[start of Data for this exercise]

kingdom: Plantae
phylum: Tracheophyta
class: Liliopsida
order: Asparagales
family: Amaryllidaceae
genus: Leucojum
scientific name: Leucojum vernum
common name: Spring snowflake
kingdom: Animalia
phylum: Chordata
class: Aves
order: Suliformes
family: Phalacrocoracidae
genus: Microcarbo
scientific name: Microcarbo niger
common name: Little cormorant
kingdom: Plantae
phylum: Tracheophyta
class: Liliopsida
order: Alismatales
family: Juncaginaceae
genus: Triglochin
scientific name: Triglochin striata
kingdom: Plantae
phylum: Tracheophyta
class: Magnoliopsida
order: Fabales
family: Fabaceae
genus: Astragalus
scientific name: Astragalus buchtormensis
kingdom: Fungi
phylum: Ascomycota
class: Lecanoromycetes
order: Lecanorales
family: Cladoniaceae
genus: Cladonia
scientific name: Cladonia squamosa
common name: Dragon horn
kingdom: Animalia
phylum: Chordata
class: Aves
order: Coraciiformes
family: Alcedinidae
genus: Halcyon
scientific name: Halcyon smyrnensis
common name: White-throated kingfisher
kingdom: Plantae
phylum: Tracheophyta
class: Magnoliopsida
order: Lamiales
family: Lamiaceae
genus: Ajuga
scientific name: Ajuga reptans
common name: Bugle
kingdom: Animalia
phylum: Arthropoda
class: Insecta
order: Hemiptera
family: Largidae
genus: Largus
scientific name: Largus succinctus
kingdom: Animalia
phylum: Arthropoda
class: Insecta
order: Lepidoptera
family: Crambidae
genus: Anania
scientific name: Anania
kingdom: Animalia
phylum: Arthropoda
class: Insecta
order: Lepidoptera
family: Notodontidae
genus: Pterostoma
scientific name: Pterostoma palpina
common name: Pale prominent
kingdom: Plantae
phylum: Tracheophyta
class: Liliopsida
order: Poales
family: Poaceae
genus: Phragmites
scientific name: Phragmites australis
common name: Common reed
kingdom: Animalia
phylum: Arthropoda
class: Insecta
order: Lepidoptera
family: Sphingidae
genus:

[end of Data for this exercise]

■ **Task statement**: Extract every line from the rows above that contains the word "common", and reproduce each one in full.

■ **Result of the task**:
common name: Spring snowflake
common name: Little cormorant
common name: Dragon horn
common name: White-throated kingfisher
common name: Bugle
common name: Pale prominent
common name: Common reed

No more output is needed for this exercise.